When a country violates fundamental principles of international law and when the UN Security Council demands that it cease its illegal behavior, one might expect that the world body would impose sanctions or other measures to foster compliance. This has been the case with Iraq, Libya, and other international outlaws in recent years.

One would not expect for the United Nations to respond to such violations by passing a series of new and weaker resolutions that essentially allow for the transgressions to stand.

However, this is exactly what appears to be taking place in the case of Morocco and its 25-year occupation of Sahrawi Arab Democratic Republic (SADR), better known as Western Sahara. Soon after the International Court of Justice ruled against Morocco’s claims to the territory and the right of the Sahrawis for self-determination, Morocco invaded Western Sahara in November 1975. At that time the UN passed UN Security Council Resolution 380 calling for Morocco to withdraw immediately from the territory. The U.S. and France not only blocked the UN from imposing sanctions and otherwise enforcing its resolution, but they also sent military advisers and hundreds of millions of dollars worth of arms in subsequent years to support Morocco’s conquest. As a result, the majority of the country’s population was forced into exile in neighboring Algeria.

By 1991 the UN had dropped its insistence insisting that Moroccan forces withdraw unilaterally. Instead it called for a UN-sponsored plebiscite involving the Saharis themselves on the fate of the territory. UN Security Council Resolution 690 outlined the process for registering voters and proceeding with the plebiscite. Recognizing that the Sahrawis would likely vote for independence, Morocco stacked the voter rolls with Moroccan citizens who had immigrated into the occupied territory or otherwise claimed had ancestral ties to the area. Using their power on the Security Council, the United States and France repeatedly blocked the UN from enforcing its mandate for a Sahrawi plebiscite.

In September 1997, the diplomatic stalemate appeared to be broken through the efforts of UN Special Envoy and former U.S. Secretary of State James Baker that appeared to have worked out the registration process obstacles, which included some further concessions to the Moroccans. This was endorsed in UN Security Council Resolution 1133. Still fearing it would lose, however, Morocco has refused to implement this agreement as well.

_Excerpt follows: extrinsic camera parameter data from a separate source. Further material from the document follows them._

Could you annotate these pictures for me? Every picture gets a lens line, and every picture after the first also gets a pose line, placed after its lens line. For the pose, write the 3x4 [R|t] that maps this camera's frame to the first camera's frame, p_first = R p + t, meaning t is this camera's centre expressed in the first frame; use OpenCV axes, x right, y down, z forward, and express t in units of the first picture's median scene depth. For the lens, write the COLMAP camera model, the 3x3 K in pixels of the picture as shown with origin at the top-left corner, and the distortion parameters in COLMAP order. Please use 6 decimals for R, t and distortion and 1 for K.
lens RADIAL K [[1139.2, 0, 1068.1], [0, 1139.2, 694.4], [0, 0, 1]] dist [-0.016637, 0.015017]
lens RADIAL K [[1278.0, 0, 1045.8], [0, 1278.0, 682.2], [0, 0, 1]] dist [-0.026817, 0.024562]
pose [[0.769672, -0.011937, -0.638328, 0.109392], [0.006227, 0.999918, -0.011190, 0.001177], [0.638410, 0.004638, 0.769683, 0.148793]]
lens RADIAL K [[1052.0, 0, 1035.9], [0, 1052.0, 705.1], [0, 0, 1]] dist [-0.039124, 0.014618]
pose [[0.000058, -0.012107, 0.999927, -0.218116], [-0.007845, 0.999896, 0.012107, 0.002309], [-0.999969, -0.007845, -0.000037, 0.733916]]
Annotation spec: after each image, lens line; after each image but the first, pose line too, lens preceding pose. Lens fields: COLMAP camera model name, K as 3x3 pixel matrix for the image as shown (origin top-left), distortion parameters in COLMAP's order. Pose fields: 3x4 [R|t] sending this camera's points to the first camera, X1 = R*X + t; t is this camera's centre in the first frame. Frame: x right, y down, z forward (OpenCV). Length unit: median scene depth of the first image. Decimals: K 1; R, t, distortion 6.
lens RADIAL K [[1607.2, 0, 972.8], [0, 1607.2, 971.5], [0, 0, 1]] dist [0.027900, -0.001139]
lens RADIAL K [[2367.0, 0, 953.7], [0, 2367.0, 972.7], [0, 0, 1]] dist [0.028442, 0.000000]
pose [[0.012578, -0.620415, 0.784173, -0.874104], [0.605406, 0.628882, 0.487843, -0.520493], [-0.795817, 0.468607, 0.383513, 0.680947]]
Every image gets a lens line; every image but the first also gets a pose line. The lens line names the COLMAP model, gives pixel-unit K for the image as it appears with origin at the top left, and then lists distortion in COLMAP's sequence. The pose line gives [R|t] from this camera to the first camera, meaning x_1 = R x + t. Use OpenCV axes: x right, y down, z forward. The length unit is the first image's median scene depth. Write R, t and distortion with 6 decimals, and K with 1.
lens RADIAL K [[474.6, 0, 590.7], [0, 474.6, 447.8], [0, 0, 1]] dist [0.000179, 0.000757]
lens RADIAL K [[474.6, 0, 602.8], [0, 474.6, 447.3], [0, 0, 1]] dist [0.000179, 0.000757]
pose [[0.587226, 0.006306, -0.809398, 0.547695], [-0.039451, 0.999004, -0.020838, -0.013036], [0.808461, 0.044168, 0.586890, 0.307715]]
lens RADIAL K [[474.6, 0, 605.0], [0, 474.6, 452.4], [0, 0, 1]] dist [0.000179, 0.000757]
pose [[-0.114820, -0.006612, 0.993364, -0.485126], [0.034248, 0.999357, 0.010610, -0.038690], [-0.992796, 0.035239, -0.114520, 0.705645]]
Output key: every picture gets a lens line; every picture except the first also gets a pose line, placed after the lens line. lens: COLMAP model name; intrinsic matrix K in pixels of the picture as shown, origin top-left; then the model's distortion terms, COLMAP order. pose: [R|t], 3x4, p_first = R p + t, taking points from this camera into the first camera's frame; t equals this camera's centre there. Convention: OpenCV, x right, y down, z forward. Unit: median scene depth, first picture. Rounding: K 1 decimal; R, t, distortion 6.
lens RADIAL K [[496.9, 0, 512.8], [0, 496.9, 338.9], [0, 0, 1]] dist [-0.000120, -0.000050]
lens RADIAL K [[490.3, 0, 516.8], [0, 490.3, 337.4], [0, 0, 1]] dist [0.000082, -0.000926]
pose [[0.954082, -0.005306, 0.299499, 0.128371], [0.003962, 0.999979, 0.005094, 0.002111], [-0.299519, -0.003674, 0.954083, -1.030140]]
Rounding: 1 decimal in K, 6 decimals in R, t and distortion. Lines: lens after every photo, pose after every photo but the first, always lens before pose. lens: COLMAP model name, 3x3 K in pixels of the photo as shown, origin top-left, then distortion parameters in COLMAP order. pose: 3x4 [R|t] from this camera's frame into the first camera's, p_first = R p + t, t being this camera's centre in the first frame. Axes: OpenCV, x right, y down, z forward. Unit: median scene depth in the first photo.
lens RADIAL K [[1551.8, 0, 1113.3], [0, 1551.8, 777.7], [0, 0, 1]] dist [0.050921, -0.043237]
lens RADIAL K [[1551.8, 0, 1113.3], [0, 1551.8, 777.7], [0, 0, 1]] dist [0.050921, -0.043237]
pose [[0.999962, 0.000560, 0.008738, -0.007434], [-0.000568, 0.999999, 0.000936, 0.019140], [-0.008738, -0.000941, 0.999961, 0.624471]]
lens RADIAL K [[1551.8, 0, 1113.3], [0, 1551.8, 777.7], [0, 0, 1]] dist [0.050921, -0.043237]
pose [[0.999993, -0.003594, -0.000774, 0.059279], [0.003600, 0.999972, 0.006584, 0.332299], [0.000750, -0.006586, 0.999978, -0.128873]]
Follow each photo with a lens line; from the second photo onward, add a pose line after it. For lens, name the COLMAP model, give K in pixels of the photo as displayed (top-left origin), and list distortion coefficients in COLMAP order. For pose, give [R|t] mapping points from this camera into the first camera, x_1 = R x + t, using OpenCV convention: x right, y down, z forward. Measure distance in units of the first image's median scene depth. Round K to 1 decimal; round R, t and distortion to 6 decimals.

With the diplomatic umbrella of France and the United States protecting the monarchy from its international obligations, it now appears that Baker will soon be recommending that the UN drop the idea for a plebiscite and replace it with a settlement providing Western Sahara with limited autonomy for an interim period while recognizing its annexation to Morocco.

The Western Saharan government-in-exile has rightly dismissed this proposal as a fundamental violation of right of Sahrawi self-determination, the UN charter, and basic principles of international law. Indeed, it has threatened to go to war, possibly with the support of Algeria, rather than have Morocco’s conquest stand uncontested. The SADR has been recognized by more than 75 countries and is a full member state of the Organization of African Unity. There is likely to be strong resistance against a Western-led effort to legitimize what most African states see as an act of colonialism.

Should Baker’s proposal be accepted, it could not only provoke a regional war but would also set a dangerous precedent of rewarding the conquest of territory by force and likely embolden potential aggressors around the world. As with the analogous case of East Timor, it may take a mass mobilization by human rights activists around the world to force the major powers to allow the UN to enforce its obligations and allow an oppressed people their right to self-determination.